Eu era criança e gostava de ouvir as histórias que minha avó contava.Minha mãe dizia que nem todas eram verdadeiras. Para mim, eram. Para mim, são.
Acontecidas ou não, elas eram como arco-íris enfeitando os céus da minha alma.Dizia minha avó de uma mulher de nome Esperança. Uma parteira.Ela morava em uma casa azul que ficava muito próxima ao rio que cortava a cidade.Quando minha avó dizia, parecia haver uma nostalgia em seu olhar distante.Que sentimento lindo é a saudade!
Esperança não teve filhos, deu filhos à cidade, muitos.Era uma mulher de beleza única, dizia minha avó. E de dizeres econômicos.Seu silêncio se misturava às pausas que o dia dava depois do pôr do sol.
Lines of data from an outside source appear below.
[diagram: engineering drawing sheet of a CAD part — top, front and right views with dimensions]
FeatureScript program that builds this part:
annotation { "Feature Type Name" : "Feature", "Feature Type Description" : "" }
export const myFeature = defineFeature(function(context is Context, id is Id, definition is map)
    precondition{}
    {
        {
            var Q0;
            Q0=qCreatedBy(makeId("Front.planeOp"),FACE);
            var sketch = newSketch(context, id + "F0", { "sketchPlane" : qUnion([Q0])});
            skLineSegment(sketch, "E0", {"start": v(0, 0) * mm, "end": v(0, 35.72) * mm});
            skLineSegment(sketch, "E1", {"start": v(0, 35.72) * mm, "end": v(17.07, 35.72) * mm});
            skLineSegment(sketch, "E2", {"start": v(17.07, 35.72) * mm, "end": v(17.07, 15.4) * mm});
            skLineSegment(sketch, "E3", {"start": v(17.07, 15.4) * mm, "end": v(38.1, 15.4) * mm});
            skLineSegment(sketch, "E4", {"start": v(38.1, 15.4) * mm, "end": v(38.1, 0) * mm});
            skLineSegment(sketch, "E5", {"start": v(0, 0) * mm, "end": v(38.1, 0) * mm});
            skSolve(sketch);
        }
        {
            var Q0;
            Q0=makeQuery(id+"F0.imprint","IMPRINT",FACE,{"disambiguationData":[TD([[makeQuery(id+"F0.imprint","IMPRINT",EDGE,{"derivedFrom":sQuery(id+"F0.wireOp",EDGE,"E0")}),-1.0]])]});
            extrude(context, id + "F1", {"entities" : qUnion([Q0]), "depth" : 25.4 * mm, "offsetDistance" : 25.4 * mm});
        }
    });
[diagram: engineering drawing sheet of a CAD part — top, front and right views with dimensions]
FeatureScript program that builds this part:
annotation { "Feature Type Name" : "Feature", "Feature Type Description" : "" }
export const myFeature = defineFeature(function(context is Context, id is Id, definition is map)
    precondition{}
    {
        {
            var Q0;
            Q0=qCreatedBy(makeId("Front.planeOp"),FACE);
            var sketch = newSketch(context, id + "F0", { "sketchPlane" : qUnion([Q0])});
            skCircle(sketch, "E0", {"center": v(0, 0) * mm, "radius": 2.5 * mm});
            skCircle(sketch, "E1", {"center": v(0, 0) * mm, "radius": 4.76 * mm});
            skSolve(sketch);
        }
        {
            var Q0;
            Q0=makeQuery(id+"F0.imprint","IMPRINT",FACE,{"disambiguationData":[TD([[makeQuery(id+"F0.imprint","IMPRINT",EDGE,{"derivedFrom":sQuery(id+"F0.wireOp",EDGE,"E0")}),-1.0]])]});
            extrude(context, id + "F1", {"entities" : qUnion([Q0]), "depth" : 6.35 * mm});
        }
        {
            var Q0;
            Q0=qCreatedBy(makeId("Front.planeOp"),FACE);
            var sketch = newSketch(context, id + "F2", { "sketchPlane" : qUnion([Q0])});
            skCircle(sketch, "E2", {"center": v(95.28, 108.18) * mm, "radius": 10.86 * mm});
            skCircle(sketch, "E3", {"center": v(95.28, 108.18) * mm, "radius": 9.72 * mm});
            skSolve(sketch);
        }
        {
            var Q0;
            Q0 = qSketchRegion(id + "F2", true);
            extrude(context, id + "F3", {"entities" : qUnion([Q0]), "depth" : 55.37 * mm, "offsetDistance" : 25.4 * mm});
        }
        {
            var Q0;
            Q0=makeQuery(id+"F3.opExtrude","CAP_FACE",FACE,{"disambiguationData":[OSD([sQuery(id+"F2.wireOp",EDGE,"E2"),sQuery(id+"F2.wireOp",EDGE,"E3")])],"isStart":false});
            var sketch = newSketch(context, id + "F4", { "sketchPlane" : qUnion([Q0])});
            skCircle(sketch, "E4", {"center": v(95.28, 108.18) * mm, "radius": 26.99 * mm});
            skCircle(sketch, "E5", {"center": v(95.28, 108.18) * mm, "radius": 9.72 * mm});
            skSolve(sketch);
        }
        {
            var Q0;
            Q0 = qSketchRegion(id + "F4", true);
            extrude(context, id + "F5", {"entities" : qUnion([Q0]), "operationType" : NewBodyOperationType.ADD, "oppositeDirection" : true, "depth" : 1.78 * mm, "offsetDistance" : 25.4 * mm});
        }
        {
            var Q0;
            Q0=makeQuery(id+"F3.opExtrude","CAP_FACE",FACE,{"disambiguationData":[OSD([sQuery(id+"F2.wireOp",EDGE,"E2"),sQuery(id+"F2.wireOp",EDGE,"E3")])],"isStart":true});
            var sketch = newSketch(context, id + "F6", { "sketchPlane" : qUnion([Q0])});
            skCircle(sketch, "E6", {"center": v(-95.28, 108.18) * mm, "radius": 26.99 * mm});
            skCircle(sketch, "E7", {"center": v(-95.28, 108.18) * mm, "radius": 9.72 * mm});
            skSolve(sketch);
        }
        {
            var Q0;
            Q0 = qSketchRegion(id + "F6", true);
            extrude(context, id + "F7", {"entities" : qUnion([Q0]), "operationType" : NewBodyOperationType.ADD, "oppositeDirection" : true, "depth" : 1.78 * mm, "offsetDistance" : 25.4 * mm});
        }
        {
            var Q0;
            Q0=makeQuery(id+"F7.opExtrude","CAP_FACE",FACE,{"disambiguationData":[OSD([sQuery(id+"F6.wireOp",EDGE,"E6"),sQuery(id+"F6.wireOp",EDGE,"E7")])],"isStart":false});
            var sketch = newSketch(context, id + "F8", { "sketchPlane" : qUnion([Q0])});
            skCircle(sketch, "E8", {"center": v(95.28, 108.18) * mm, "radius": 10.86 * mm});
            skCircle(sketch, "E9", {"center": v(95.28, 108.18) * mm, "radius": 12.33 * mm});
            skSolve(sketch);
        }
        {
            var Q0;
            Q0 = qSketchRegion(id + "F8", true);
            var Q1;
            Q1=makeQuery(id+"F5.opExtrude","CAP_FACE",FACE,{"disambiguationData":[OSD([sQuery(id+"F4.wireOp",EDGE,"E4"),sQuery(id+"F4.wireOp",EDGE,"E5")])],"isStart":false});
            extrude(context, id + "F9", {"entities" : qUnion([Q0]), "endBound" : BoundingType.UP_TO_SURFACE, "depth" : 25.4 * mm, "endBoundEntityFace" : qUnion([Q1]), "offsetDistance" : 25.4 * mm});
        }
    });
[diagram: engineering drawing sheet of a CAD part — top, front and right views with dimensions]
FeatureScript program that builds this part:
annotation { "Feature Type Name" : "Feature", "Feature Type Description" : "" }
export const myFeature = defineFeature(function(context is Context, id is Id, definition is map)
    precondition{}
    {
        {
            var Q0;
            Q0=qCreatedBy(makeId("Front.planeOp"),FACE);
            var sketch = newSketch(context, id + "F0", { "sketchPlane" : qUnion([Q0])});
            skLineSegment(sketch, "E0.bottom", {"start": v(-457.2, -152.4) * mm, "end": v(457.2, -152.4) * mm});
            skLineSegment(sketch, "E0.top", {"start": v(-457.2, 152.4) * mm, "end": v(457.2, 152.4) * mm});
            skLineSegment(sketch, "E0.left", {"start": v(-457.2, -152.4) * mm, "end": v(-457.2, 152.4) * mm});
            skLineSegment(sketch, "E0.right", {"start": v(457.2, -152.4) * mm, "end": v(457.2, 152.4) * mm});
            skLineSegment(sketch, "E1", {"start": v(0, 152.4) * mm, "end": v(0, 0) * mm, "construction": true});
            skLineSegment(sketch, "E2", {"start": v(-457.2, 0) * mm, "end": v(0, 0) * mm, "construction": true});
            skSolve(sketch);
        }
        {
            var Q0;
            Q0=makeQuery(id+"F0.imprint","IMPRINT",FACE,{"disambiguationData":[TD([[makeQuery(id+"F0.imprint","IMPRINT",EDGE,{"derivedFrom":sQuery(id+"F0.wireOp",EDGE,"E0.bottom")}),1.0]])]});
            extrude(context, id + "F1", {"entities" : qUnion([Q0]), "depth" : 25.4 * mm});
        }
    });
Ou à noite.
Esperança entendia de amanheceres. Entendia da luminosidade própria de todo ser humano.Dar à luz, trazer luz ao mundo, acalmar as dores antes do parto, parir.
Grávidas de amanhãs. Amanhãs a serem construídos entre choros e risos. Entre o limpar e os afagos. A fotografia da mãe com a criança ainda sem estantes de palavras ou de compreensões. Não que as crianças nasçam sem nada. Nascem fontes dos percursos que alimentarão de amor o mundo.
Esperança dizia dos cuidados nos inícios. Do necessário ensinar respeitando os tempos. O parir vai além do corpo físico, tão indefeso. É de alma que espera a humanidade. Que compreenda o que não é apenas matéria. O que vai além.
Na casa azul de Esperança, um pequeno lago e algumas pedras. Pequenas, também. E algumas cadeiras simples ao redor do lago e uma mangueira protegedora de dias mais quentes. Era ali que ela podia ser vista em seus sonhos diurnos.
A casa azul era para receber as vidas que ainda viriam. As mães grávidas sentavam e conversavam com Esperança. E ela ensinava o amor antes do nascer. Os carinhos necessários. A felicidade de trazer novidade ao mundo.Dos dizeres de Esperança, a oração bonita sobre a vida que nasce, quando nasce uma criança. Sobre Deus soprando novamente felicidade no mundo.
Escrevia alguns poemas aquela mulher. Poemas simples. Poemas de confiança de novos nascimentos. Fazia bolos, também. O fermento crescia a massa que alimentava, enfeitada de coberturas doces, os famintos.Somos todos famintos. Há fomes que não se saciam com os doces nem com os salgados. Há fomes mais profundas. Que nascem com as crianças e que, nos percursos, explicam a vida.
O pôr do sol, o arco-íris, o rio limpo da minha cidade, a montanha tão serena, o som dos pássaros e uma gata que gostava do colo da minha avó são, também, alimentos.
Nas cadeiras, diante do pequeno lago, Esperança queria saber o nome escolhido para a vida em espera de nascer. O nome é escolhido por alguém, o que vem depois escolhe esse alguém.
Escolher a esperança é escolha acertada. É agradecer os dias passados e abrir as portas para o futuro poder ser.
Havia flores no jardim da Esperança. E havia o olhar bondoso daquela mulher, parteira de vidas, dizendo às flores a sua beleza.
Na cidade da minha infância, sempre havia um galo cantando o amanhã, ainda antes do sino da Igreja nos relembrando o sagrado.Minha avó dizia que o alimento da vida interior estava na oração. Era bonito ver o seu semblante de paz, quando ela conversava com Deus. Quando penso em minha avó e penso naqueles dias, penso no bom que é estar em casa.
O mundo é uma grande casa.Quando esta casa está grande demais, é preciso olhar para dentro. Dentro, onde moram as histórias que nos trouxeram até aqui.Minha avó dizia que o bonito da Esperança era que ela não esperava nada para si mesma.O nome diz a semântica. Em tempos de tanto egoísmo, ajudar vidas a nascerem é a profissão mais bonita que há, em qualquer profissão.
O lago daquela velha amiga da minha avó não era um lago para ela contemplar a própria imagem. Era um lago para acalmar as vidas que haveriam de nascer. Cada uma do seu jeito. Em comum, o choro e o futuro. Cada uma com a sua escolha de futuro. Em comum, o alimento mais alimentador de qualquer amanhã, o amor.
O amor que nos faz ver as rosas, os amanheceres e os entardeceres e os ontens acarinhados pelas histórias que nos contaram e os amanhãs que ainda podemos fazer nascer. Grávidos estamos todos nós. De esperança, espero eu.